On Wednesday, the House of Representatives, on a straight party-line vote, approved a $6.1 billion spending bill. The budget bill is dependent on a package of tax hikes that was passed in separate legislation, which is the primary cause of the rift along party lines.
“Our state is in uncharted times financially. If we refuse to create a more fair tax policy, we will only sink further into fiscal abyss,” said Rep. Carl Trujillo, D-Santa Fe, acting chairman of the House Tax and Revenue Committee.
“Santa Fe has a spending problem, not a revenue problem. We can meet our current obligations without forcing New Mexicans to send more of their hard-earned money to the state,” countered Minority Leader Nate Gentry, R-Albuquerque.
The tax bill will generate an estimated $212 million in fiscal year 2018 and $214 million in FY 2019, according to House Democrats. It would end the current tax exemption on internet sales, reduce credits and deductions for some medical providers, impose a new fee on heavy trucks and increase the excise tax on new and used car and truck sales from 3 percent to 4 percent.
Republicans proposed a package of spending cuts that would take money that has been appropriated for capital outlay building projects throughout the state, put a temporary hold on film tax credit payments and sweep money from the Legislative Retirement Fund.
Rep. Patty Lundstrom, D-Gallup, chairwoman of the House Appropriations and Finance Committee, argued that her committee was able to “work very well together” in crafting the budget. But it is disappointing that they were unable to reach agreement.
The budget now moves over to the Senate, which has traditionally been able to achieve bipartisan support over the years.
Lawmakers will need to raise about $125 million in new revenue to avoid having to make new budget cuts, according to the most recent consensus revenue estimate. The goal is also to begin building back reserves that have been depleted in the past two years.
With the change from Republican to Democratic control in the House this year, Democrats now have the ability to push legislation through without a single Republican vote. But Gov. Susana Martinez will be waiting with her veto pen if they do.
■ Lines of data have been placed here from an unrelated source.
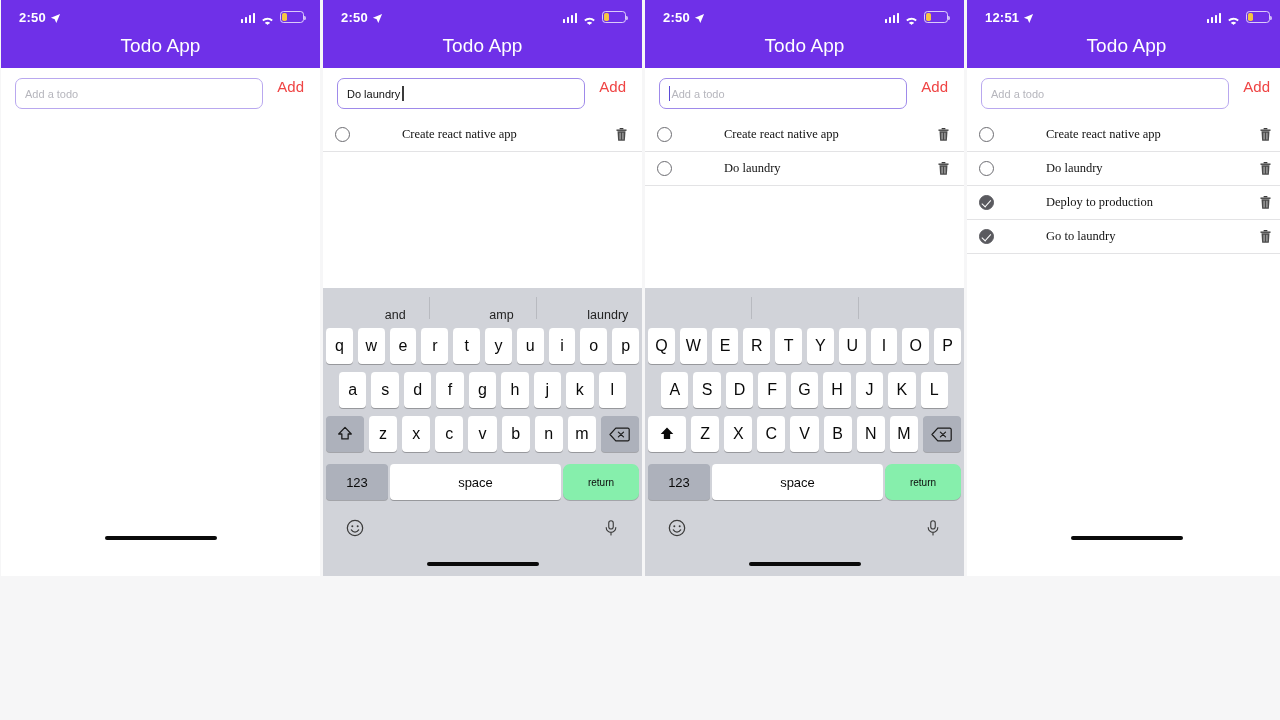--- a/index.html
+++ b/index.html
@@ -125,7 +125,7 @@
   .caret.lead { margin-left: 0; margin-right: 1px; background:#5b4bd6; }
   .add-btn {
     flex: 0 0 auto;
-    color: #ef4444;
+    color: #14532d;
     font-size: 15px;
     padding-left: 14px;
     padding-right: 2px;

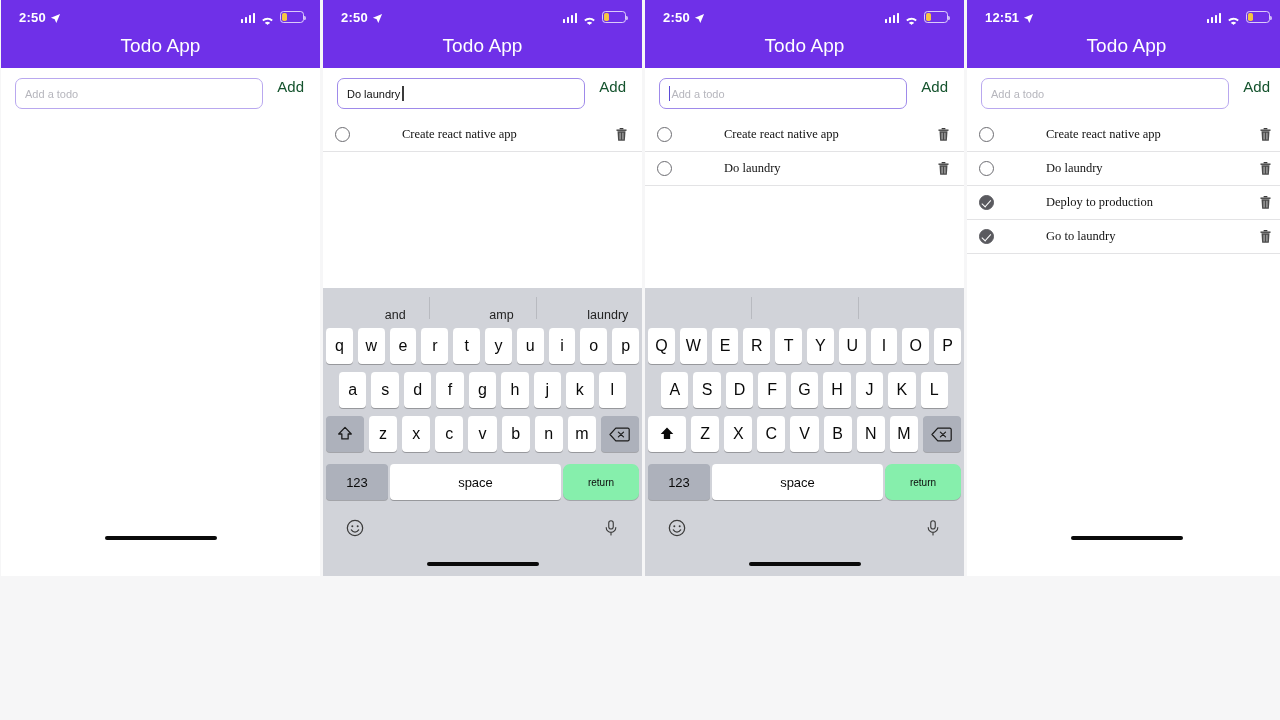--- a/index.html
+++ b/index.html
@@ -347,7 +347,7 @@
         <div class="suggest">
           <div class="sug">and</div>
           <div class="sug">amp</div>
-          <div class="sug">laundry</div>
+          <div class="sug">grocery</div>
         </div>
         <div class="krow r1">
           <div class="key">q</div>

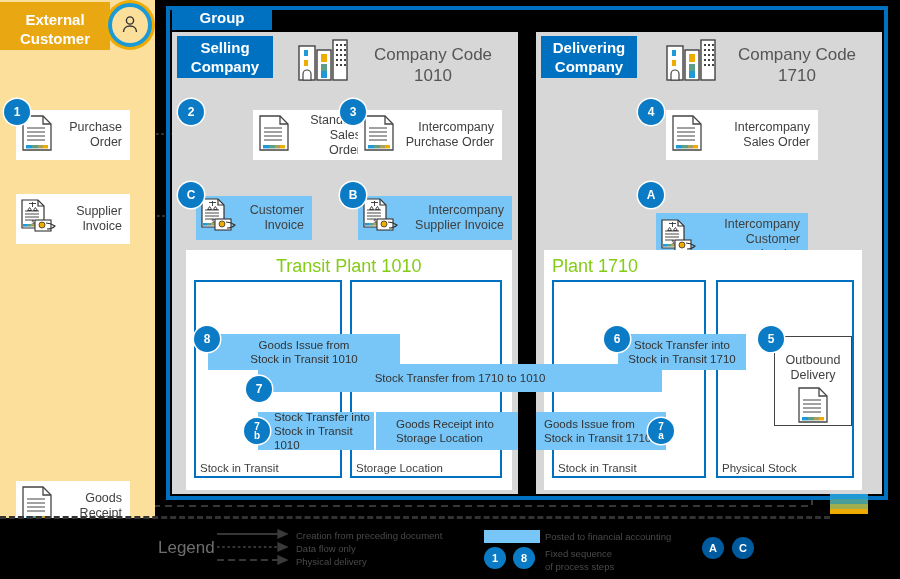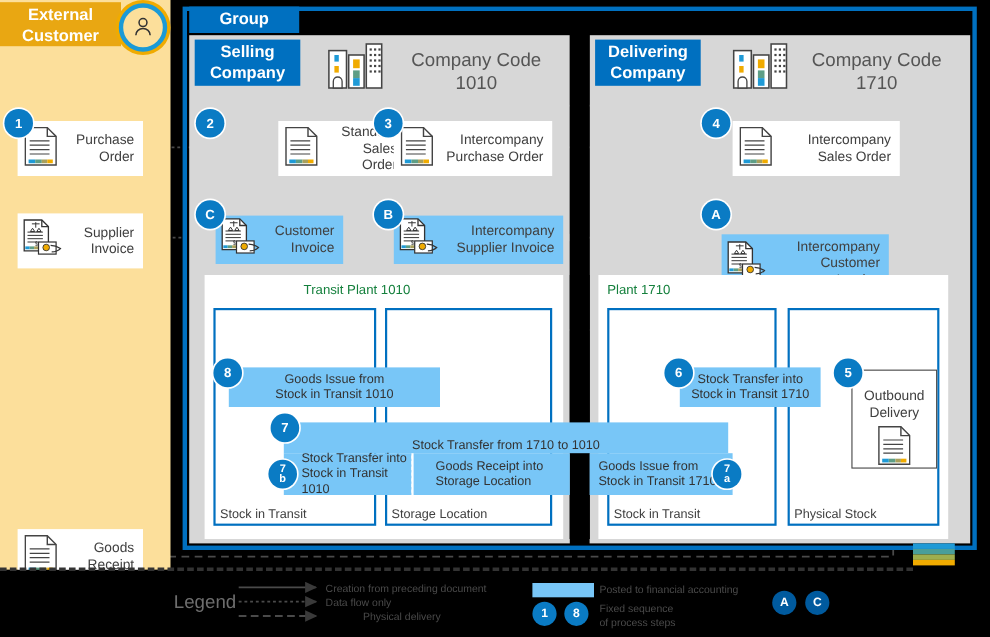--- a/index.html
+++ b/index.html
@@ -9,9 +9,9 @@
 
   
   #ext-lane{left:0;top:0;width:155px;height:518px;background:#fcdf9b;}
-  #ext-hdr{left:0;top:2px;width:110px;height:40px;background:#e9a712;
+  #ext-hdr{left:0;top:2px;width:110px;height:48px;background:#e9a712;
            color:#fff;font-weight:bold;font-size:15px;line-height:19px;
-           text-align:center;padding-top:2px;}
+           text-align:center;padding-top:8px;}
   #ext-avatar{left:108px;top:3px;width:44px;height:44px;border-radius:50%;
               background:#fcdf9b;border:4px solid #1b9ad6;
               box-shadow:0 0 0 3px #f0ab00;display:flex;align-items:center;justify-content:center;}

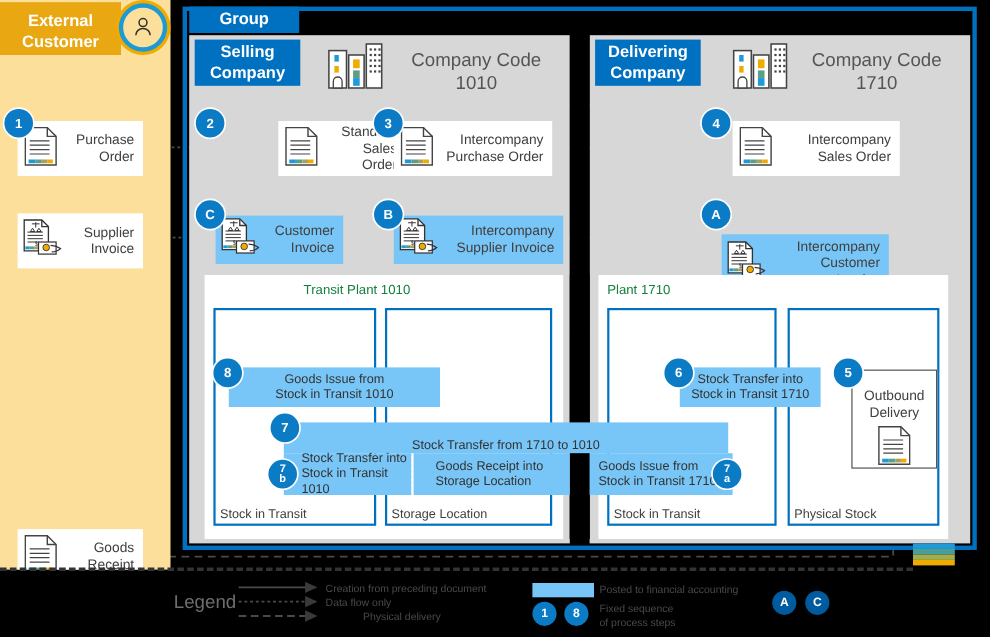--- a/index.html
+++ b/index.html
@@ -44,7 +44,7 @@
 
   
   .plantbox{background:#fff;}
-  .plant-title{color:#15803d;font-size:12px;}
+  .plant-title{color:#84cc16;font-size:18px;}
   .subzone{border:2px solid #0070c0;}
   .subzone-label{color:#404040;font-size:11.5px;position:absolute;bottom:2px;left:4px;}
She may be waiting with her veto pen even if the Senate is able to forge a compromise with Republican buy-in. But they are our best hope now.
We believe Gentry is mistaken. That state clearly does have a revenue problem, and has for the past three years. We don’t mean to suggest that tax hikes are the only solution. But we believe lawmakers should consider all potential solutions, as should Gov. Martinez.
Work on that is underway now in the Senate.